Black History Month celebrates African Americans in agriculture
By By Steve Strong / area horticulture extension agent
Feb. 25, 2004
February is a month of national recognition and celebration of the African American culture.
Black history month is a special time for pausing to reflect on the many contributions that African Americans have made in helping to create the greatest free nation on earth, a country with its foundations deeply rooted in agriculture.
Among the first noted individuals is Booker T. Washington, a controversial figure who began life as a Virginia slave in 1856, and later rose to become the founder of the now famous Tuskegee University.
Like many black men in post-Civil War America he struggled to obtain an education during a time when it was not allowed, an in spite of opposition from both races, managed to develop a model institution that promoted practical education along with a newfound respectability for the humble profession of farming.
Of course Washington did not accomplish this feat alone. He sought the support and expertise of other like-minded optimists who shared his understanding of the economic importance of agriculture, and of private land ownership for black Americans. Two of these most famous figures followed Washington to Alabama to help further the quest he began in 1881, none other than George Washington Carver and Thomas Campbell.

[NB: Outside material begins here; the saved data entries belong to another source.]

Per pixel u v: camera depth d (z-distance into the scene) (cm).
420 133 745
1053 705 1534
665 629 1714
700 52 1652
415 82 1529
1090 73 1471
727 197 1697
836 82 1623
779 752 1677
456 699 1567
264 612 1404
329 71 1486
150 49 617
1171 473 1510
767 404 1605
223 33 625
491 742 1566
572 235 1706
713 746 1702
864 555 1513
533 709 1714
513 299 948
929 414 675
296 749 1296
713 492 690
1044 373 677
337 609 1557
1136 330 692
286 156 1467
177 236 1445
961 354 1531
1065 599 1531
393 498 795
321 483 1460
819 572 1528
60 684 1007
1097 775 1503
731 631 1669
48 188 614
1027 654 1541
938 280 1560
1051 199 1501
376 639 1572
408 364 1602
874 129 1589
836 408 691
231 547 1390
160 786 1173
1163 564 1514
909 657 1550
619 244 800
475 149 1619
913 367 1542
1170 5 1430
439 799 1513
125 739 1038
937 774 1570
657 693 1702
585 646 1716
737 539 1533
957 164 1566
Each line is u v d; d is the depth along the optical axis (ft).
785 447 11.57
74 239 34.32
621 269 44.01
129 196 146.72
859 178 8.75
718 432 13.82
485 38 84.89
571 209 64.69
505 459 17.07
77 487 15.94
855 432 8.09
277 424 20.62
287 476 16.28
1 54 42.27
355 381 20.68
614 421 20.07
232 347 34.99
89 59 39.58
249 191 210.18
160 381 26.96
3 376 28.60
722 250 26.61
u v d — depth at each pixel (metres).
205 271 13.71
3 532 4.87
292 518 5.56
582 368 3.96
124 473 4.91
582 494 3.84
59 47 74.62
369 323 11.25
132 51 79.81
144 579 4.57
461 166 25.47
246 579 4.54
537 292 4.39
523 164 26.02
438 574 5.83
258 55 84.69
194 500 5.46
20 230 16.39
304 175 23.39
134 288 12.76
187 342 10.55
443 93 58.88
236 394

Carver became director of the Tuskegee Normal and Industrial Institute in 1896, with an agricultural degree from Iowa State A &M, and a desire to fulfill what he described to Washington as, "God's plan for me all along."
One of America's great naturalists, Carver channeled his childhood curiosity to "know every strange stone, flower, insect, bird, or beast" into a fine-tuned program of agricultural production and experimentation.
Carver began his pioneering work with peanuts, and soon discovered that the nitrogen-fixing properties of this legume plant had the natural ability to rebuild soil nutrition in fields where cotton and other crops had depleted it. He basically invented the original system of "crop rotation" that is still prevalent in today's modern farming practices, and also helped introduce sweet potatoes and soybeans as alternative crops for producers (at that time, 85 percent of blacks living in the south were farmers).
About the same time as Carver was becoming revered as the "Peanut Man" in the early 1900s, the notorious Boll Weevil was wiping out cotton crops across Texas and the entire southeast.
In desperation, the U.S. Department of Agriculture began the first demonstration farm program to help growers find solutions (a system patterned after Carver's work and directed by Seaman Knapp, father of the modern day Cooperative Extension Service).
Thomas Campbell now enters the picture, a 16-year-old Georgia youth who had come to Tuskegee to study under Dr. Carver, and who was to become the first black field agent ever appointed by the U.S.D.A. on Nov. 10, 1906.
Campbell was officially the first ever "County Agent," supplied with a mobile farm school on wheels known as the Jessup Wagon, hired to show farmers new "how-to" hands on farm practices rather than relying on the traditional speech making methods used previously.
Thanks to the Never-Say-Die attitude of pioneers like Washington, Carver and Campbell, there is still a vibrant Extension Service system existing in each state to this day and I for one, am grateful. Even the temporary stumbling block of a group of angry peanut farmers with no place to sell their over-supply of peanut crops in the 1930s did not defeat Carver.
Instead, Carver locked himself in his lab for a week, and later emerged with more than 300 innovative uses for the crop, not to mention 175 from sweet potato and 75 from pecans.
Just like Paul Harvey always says, now you know the rest of the story.